A Complete Unknown hits theaters on December 25.
Timothée Chalamet plays the iconic musician Bob Dylan in James Mangold's new biopic A Complete Unknown.
Set against the backdrop of the influential New York music scene of the early 60s, the film follows an enigmatic 19-year-old from Minnesota who arrives in the West Village with his guitar and revolutionary talent, destined to change the course of American music. As he forms his most intimate relationships during his rise to fame, he grows restless with the folk movement and, refusing to be defined, makes a controversial choice that culturally reverberates worldwide.
The cast includes Timothee Chalamet (who performed the songs live), Elle Fanning, Boyd Holbrook, Edward Norton, Monica Barbaro, Dan Fogler, Scoot McNair, and Broadway's Norbert Leo Butz.
Ahead of the film's December 25 release in theaters, check out what critics thought of the film below!
Owen Gleiberman, Variety: "'A Complete Unknown' is a drama of scruffy naturalism, with a plot that doesn’t so much unfold as lope right along with its legendary, curly-haired, sunglass-wearing coffee-house troubadour hero. Yet the feel — the effect — is that of a musical. You’d assume that might be true of any classic rock biopic, but in this case the film, with its beautifully haphazard song-cycle structure, truly is about Dylan and his music, and how the music changed everything.
David Rooney, The Hollywood Reporter: "Whatever script flaws there are in terms of structure, plot momentum and an opaque central character, 'A Complete Unknown' offers rewards in its lived-in performances and in the exhilarating music sequences that propel it forward. For many audiences with an affection for Dylan’s music and the era in general, that will be enough."
Pete Hammond, Deadline: "Technically the film is first-rate, with excellent production design from Francois Audouy, costume design by Arianne Phillips, and Phedon Papamichael’s sharp cinematography all beautifully capturing this early 60s era of New York. The music of course is worth the price of admission, but in Mangold’s hands fortunately there is so much more to add, thus making Bob Dylan a little less than complete unknown by the time the credits roll."
Brian Tallerico, RogerEbert: "Mangold’s approach demands a great deal of Mr. Chalamet, and he nails it. Not only does he sound like Dylan when he’s singing, he somehow captures the newness of these moments. When he plays “The Times They Are A-Changin’” for the first time in a great scene, it’s a song that a lot of people in the movie audience know by heart. Still, Chalamet and the production somehow convey the immediacy of that moment at Newport when these people are hearing a masterpiece for the first time. It gives the film an electricity that biopics almost always lack, feeling urgent instead of merely like a jukebox that’s been played a hundred times."

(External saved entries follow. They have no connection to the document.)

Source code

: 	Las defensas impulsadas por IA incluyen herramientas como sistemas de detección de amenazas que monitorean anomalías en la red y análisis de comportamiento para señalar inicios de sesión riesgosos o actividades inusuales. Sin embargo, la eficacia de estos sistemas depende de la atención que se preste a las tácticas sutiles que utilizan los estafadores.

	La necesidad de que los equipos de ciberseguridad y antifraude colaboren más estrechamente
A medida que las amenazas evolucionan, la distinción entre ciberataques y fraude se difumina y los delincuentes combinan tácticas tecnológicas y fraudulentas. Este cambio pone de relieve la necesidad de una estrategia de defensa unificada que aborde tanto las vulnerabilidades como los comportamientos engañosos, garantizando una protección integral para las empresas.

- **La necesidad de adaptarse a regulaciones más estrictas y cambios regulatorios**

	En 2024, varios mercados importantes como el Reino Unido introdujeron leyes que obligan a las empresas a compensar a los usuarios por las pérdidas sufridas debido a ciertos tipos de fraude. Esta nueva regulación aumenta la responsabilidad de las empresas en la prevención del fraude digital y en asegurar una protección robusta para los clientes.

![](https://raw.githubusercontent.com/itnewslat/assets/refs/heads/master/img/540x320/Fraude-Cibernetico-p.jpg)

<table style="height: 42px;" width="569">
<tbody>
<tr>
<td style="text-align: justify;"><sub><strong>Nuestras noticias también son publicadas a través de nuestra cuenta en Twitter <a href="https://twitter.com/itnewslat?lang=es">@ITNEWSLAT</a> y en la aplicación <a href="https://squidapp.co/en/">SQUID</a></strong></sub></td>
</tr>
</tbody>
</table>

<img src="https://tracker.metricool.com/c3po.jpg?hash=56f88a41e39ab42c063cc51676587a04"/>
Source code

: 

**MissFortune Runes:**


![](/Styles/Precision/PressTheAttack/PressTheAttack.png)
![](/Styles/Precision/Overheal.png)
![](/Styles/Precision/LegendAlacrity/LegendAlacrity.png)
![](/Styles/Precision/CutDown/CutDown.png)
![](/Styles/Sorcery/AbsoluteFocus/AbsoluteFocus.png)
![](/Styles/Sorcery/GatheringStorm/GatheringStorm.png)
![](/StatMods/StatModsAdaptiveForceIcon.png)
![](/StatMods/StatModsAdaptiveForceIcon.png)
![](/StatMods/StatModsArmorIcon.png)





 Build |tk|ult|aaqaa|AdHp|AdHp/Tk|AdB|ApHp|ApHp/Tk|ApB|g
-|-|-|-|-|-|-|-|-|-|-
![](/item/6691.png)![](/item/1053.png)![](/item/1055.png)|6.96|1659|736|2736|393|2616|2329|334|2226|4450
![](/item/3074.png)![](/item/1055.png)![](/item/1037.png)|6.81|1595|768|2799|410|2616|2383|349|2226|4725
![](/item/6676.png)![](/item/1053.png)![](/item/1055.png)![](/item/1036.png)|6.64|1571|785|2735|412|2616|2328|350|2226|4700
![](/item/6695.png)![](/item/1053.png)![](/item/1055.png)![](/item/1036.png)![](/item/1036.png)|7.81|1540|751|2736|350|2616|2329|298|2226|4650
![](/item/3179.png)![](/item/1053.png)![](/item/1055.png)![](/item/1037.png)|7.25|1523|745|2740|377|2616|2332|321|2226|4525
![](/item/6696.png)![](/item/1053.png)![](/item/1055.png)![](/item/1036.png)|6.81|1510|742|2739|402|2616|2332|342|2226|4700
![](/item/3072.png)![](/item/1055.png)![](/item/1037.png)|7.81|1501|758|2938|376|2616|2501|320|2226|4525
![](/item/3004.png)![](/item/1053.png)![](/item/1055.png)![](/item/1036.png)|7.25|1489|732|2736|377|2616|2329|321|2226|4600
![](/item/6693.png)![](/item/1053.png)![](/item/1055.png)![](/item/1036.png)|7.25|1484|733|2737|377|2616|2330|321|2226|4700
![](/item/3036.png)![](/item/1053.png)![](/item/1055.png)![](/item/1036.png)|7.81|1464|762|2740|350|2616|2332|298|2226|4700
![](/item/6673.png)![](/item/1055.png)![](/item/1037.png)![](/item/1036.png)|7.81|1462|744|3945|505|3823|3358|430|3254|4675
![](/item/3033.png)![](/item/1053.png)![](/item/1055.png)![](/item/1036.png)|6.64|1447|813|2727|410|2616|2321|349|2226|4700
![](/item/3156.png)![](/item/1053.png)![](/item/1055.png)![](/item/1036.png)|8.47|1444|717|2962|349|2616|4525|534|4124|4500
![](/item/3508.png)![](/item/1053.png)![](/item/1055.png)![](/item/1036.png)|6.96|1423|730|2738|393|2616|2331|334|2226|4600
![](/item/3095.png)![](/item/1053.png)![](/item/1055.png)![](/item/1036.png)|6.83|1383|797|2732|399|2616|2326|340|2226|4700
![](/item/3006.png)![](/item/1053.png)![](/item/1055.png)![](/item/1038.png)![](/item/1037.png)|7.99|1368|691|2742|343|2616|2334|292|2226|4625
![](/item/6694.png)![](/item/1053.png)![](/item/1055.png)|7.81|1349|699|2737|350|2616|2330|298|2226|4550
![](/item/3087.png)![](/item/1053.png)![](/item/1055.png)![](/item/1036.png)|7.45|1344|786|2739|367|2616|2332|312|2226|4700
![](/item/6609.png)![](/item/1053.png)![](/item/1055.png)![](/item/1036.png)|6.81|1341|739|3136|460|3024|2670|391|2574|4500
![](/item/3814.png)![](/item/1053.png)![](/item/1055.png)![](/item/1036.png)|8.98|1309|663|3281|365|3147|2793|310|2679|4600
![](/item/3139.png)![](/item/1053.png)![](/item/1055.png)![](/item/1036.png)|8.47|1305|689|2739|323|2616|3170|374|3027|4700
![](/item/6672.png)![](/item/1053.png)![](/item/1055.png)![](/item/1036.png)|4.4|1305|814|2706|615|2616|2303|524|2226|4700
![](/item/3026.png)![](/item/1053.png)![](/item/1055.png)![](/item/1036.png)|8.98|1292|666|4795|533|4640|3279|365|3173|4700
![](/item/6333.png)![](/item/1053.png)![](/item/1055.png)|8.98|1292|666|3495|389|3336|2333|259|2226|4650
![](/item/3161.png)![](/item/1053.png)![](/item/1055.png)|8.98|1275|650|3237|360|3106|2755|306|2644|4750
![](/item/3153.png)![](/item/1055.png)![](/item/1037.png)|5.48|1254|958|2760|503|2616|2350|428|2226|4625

Caryn James: BBC: "Chalamet gives Dylan a defiant look in his eyes and through these later scenes creates a visceral sense of his restlessness, of how important it is for him to break free of the public assumptions about him, both musically and as the spokesman of a generation. You can finally feel an energy that can't be restrained and that should have been in the film all along."
Peter Bradshaw, The Guardian: "Interestingly the story, despite the classic music-biopic tropes that Mangold did so much to popularise, does not conform to the classic rise-fall-learning-experience-comeback format. It’s all rise, but troubled and unclear. You might not buy Chalamet’s Dylan at first; I didn’t, until that Guthrie bedside scene. There is amazing bravado in this performance."
Siddhant Adlakha, IGN: "Ford v Ferrari's James Mangold takes his hands off the steering wheel for A Complete Unknown, resulting in a Bob Dylan biopic that takes unpredictable turns. Rather than connecting the dots between how the world influenced him (and how he influenced it in turn), the film frames his enormous musical sea changes as personal drama for his peers. It’s formally straightforward, but its focus on the characters in Dylan’s life – rather than the musician himself, played by Timothée Chalamet – turn him into an enigma, for better or worse."
William Bibbiani, TheWrap: "If one new person becomes an impassioned Bob Dylan fan, this movie will have done its job. If two people do, I’ll be surprised. It’s a film that caters more to the folks who were already there, who remember the days and who don’t need any more information than they already have in their hippocampi. Everyone else will be treated to a superficial, corny overview, elevated by Chalamet’s commanding performance and an impeccable period recreation, but undone by the decision to please the film’s semi-fictional audience more than its real one."
David Ehrlich, IndieWire: “'A Complete Unknown' presents one of the most forcefully idiosyncratic figures of our lifetimes as a creature so inextricable from the culture he shaped that it all but deprives him of any agency of his own, a feeling exemplified by the film’s unwillingness to engage with its political context (an especially bizarre choice for a movie that’s bookended with appearances by Woody Guthrie)."